A late-May drug bust in Aspen, Colorado that put the kibosh on a cocaine smuggling operation has led to increased tension between law-enforcement officials there.
When the federal Drug Enforcement Agency took out the Aspen operation, it failed to notify the Pitkin County Sheriff's Office and Aspen Police. The DEA at first discounted the failure to notify as a simple mistake, easily overlooked. However, later reports state that a lack of trust between the agencies prompted the silence.
“Unfortunately, we were not in a position to make the standard notification in this case other than trying to de-conflict it and make it as safe as possible for the community and the agents involved." DEA special agent Jim Schrant said, "And the reason we weren't able to do that fuller notification was because of the relationship of Joe DiSalvo and [former sheriff] Bob Braudis and several targets of this investigation who were being arrested.”

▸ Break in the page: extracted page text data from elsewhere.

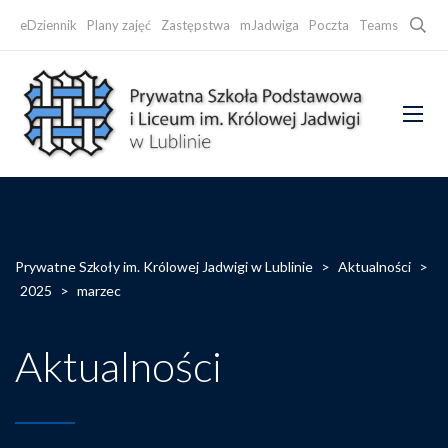
Searc
eDziennik
Plany zajęć
Zastępstwa
mJadwiga
Poczta
Teams
Faceb
Prywatne Szkoły im. Królowej Jadwigi w Lublinie
>
Aktualności
>
2025
>
marzec
Aktualności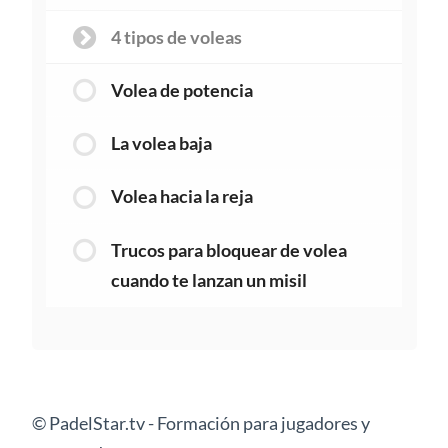
4 tipos de voleas
Volea de potencia
La volea baja
Volea hacia la reja
Trucos para bloquear de volea
cuando te lanzan un misil
© PadelStar.tv - Formación para jugadores y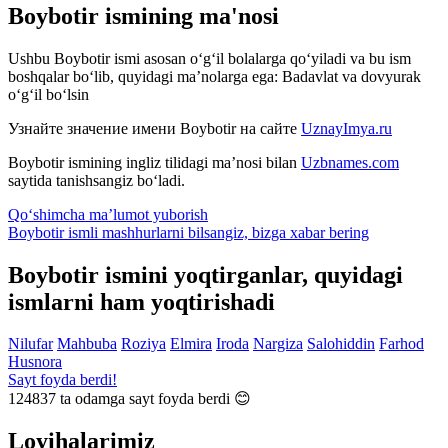
Boybotir ismining ma'nosi
Ushbu Boybotir ismi asosan o‘g‘il bolalarga qo‘yiladi va bu ism
boshqalar bo‘lib, quyidagi ma’nolarga ega: Badavlat va dovyurak
o‘g‘il bo‘lsin
Узнайте значение имени
Boybotir
на сайте
UznayImya.ru
Boybotir
ismining ingliz tilidagi ma’nosi bilan
Uzbnames.com
saytida tanishsangiz bo‘ladi.
Qo‘shimcha ma’lumot yuborish
Boybotir ismli mashhurlarni bilsangiz, bizga
xabar bering
Boybotir ismini yoqtirganlar, quyidagi
ismlarni ham yoqtirishadi
Nilufar
Mahbuba
Roziya
Elmira
Iroda
Nargiza
Salohiddin
Farhod
Husnora
Sayt foyda berdi!
124837
ta odamga sayt foyda berdi 😊
Loyihalarimiz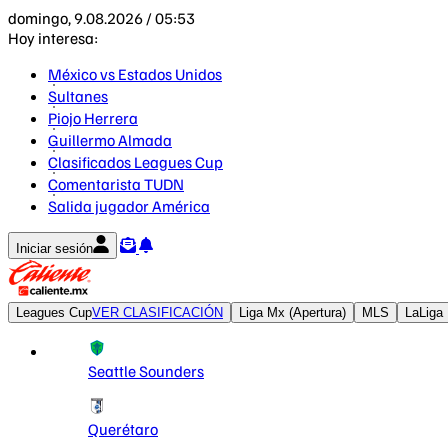
domingo, 9.08.2026 / 05:53
Hoy interesa:
México vs Estados Unidos
Sultanes
Piojo Herrera
Guillermo Almada
Clasificados Leagues Cup
Comentarista TUDN
Salida jugador América
Iniciar sesión
Leagues Cup
VER CLASIFICACIÓN
Liga Mx (Apertura)
MLS
LaLiga
Seattle Sounders
Querétaro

The bust, as HuffPost's Michael Conniff argues, provides for the first time
"hard evidence that former Pitkin County Sheriff Bob Braudis gave his blessing for over two decades to rampant and unrestrained cocaine trafficking, a policy that continues without apology under his successor, Joe DiSalvo. Both Braudis and DiSalvo proudly refused (and refuse) to either go undercover or to enforce existing drug laws in Pitkin County."
Aspen's intra law-enforcement relationships may yet deteriorate further. As The Aspen Times reports, the confidential informant responsible for leading DEA agents to the bust has had his or her name surface many times in the last month, likely blowing their cover. It's unclear how the informant's name was released, but an email late last week circulated with a picture and the subject line: "contract is out. ... I'm offering $2 for the skin, dead or alive."
It's estimated that the ring, which led to six arrests in Aspen and three in Lost Angeles may have smuggled in excess of $5 million of cocaine through Aspen over the last fifteen years.